> **BRANO DA LEGGERE**
-*-
In termini reali (cioè tenuto conto delle correzioni per l’evoluzione dei prezzi) la flessione è rispettivamente dello 0,5% e del 3,4%, informa oggi l’Amministrazione federale delle dogane (AFD). Il decimo mese dell’anno si chiude così con un’eccedenza di 2,9 miliardi di franchi.

Dopo il crollo dovuto all’esplodere della pandemia di coronavirus, le esportazioni sono aumentate sia in luglio che in agosto, per poi però indebolirsi in settembre. In ottobre hanno pesato soprattutto i comparti chimico-farmaceutico (-2%) e quello degli strumenti di precisione (-4%). Continuano invece a crescere i segmenti degli orologi (+4%), delle macchine e dell’elettronica (+3%), nonché dei metalli (+2%).

A livello regionale l’export elvetico è risultato in diminuzione nell’America del Nord (-4%) e in Asia (-1%), con la Cina che ha subito un crollo del 28%, dopo però una fase di aumento che era durata cinque mesi; Hong Kong (+46%) e Giappone (+8%) hanno un po’ compensato. Buone nuove arrivano dall’Europa, che segna +2%, confermando la progressione dei mesi precedenti.

Per quanto riguarda le importazioni la flessione subita in ottobre corrisponde quasi esattamente all’aumento registrato in settembre. L’AFD ravvisa quindi una sostanzialmente stagnazione a partire da luglio. Su ottobre ha inciso soprattutto l’arretramento dei prodotti chimico-farmaceutici (-10%) e dei veicoli (-12%). In relazione alla provenienza geografica dei prodotti, ha tenuto l’Asia (+1%), mentre sono scese Europa (-1%) e America del Nord (-7%). A livello di singoli Paesi vanno sottolineati soprattutto i dati di Cina (+2%) e Germania (-4%).
-*-
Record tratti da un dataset
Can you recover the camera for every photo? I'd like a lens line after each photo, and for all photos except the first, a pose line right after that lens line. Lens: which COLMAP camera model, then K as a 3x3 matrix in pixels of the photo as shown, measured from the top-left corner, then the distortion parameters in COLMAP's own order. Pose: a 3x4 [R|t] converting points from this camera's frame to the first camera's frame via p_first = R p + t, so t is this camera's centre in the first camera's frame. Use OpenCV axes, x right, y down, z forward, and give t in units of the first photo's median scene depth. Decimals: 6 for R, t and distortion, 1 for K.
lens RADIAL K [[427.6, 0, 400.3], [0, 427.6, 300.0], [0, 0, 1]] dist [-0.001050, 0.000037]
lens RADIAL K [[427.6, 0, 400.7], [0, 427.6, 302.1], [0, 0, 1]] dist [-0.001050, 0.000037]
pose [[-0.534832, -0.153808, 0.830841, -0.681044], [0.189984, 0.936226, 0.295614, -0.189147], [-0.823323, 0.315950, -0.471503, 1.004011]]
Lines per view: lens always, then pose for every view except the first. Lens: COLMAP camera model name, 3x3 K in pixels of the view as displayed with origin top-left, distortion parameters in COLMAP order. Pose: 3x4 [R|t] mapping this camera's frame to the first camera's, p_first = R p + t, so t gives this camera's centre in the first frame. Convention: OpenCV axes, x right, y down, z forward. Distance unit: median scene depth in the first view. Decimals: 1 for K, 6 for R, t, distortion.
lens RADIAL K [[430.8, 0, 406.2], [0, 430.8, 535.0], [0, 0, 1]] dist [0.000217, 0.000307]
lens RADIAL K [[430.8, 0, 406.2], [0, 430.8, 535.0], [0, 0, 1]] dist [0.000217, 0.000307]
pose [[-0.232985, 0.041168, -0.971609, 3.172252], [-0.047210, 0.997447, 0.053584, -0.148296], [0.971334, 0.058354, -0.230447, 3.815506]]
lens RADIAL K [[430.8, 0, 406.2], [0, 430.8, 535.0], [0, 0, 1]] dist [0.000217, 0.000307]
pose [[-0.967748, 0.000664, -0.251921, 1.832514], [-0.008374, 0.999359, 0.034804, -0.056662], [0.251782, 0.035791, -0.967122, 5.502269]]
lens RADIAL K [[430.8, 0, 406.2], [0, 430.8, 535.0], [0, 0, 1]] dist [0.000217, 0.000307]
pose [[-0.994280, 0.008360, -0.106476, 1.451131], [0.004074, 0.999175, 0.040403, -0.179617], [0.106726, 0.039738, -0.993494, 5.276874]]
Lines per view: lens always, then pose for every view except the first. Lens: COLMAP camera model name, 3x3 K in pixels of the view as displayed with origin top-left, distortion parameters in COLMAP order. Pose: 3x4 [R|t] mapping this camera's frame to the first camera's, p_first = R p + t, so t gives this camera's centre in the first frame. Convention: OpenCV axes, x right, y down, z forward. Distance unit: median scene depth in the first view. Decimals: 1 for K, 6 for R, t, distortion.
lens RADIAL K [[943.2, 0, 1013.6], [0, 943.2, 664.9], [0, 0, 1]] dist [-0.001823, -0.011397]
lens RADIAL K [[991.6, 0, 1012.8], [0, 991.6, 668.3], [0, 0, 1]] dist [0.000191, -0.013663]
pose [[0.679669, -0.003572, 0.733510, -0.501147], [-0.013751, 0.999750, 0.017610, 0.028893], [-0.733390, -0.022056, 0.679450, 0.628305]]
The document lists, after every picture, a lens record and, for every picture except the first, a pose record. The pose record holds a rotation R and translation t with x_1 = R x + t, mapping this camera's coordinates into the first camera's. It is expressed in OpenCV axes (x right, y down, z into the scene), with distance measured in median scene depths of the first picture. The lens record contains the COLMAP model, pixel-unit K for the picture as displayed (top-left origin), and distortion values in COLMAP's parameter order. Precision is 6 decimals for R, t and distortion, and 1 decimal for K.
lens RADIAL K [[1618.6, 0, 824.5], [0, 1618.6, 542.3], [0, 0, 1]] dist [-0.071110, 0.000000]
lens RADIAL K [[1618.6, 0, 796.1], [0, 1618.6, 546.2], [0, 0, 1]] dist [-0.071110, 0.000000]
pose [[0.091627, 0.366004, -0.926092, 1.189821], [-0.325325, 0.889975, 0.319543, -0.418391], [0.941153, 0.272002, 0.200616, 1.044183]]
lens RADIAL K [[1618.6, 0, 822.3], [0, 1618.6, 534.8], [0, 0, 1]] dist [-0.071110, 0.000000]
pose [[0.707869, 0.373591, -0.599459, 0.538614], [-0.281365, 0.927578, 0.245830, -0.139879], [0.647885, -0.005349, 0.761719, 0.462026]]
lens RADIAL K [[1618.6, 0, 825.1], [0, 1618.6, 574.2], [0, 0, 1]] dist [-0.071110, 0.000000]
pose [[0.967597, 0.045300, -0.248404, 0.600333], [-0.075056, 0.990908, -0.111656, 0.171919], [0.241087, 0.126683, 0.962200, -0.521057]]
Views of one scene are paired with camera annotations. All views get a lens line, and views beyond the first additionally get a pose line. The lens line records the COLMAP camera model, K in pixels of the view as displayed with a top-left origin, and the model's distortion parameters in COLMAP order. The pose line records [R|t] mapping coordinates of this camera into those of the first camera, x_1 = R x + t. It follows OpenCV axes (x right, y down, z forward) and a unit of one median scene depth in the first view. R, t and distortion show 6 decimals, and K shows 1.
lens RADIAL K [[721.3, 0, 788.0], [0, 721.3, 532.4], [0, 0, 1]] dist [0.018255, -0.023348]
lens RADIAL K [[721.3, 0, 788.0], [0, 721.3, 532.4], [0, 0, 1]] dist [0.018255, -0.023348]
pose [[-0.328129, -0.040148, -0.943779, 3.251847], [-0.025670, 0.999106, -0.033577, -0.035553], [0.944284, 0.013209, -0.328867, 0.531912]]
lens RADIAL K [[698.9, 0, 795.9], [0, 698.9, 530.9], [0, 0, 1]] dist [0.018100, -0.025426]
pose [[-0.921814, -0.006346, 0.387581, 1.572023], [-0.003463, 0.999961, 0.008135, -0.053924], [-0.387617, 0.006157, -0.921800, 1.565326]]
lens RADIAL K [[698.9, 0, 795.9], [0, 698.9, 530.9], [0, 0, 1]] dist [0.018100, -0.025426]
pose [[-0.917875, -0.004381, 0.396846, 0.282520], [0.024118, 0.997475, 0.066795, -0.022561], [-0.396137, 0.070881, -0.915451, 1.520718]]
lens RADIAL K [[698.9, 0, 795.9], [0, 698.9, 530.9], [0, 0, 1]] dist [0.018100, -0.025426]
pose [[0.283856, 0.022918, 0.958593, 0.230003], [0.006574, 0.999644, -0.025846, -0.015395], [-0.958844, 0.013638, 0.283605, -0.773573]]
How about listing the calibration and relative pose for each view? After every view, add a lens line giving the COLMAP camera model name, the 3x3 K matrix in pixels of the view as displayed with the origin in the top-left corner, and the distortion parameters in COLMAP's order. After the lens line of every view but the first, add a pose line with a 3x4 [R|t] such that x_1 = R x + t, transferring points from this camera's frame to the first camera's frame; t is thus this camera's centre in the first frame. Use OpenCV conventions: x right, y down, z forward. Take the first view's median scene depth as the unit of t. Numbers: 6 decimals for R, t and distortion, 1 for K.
-*-
> **CONSEGNA**
Indica se le affermazioni 1., 2. e 3. concordano con il brano sul commercio estero svizzero, rispondendo sì o no e citando testualmente le parole del brano che decidono ciascun caso.
1. In ottobre le esportazioni di orologi sono aumentate.
2. In ottobre le esportazioni verso l'Europa sono diminuite.
3. In ottobre le importazioni di veicoli sono calate del 12%.

> **RISPOSTA**
1. Sì: "Continuano invece a crescere i segmenti degli orologi (+4%)".
2. No: "Buone nuove arrivano dall’Europa, che segna +2%".
3. Sì: "Su ottobre ha inciso soprattutto l’arretramento dei prodotti chimico-farmaceutici (-10%) e dei veicoli (-12%)".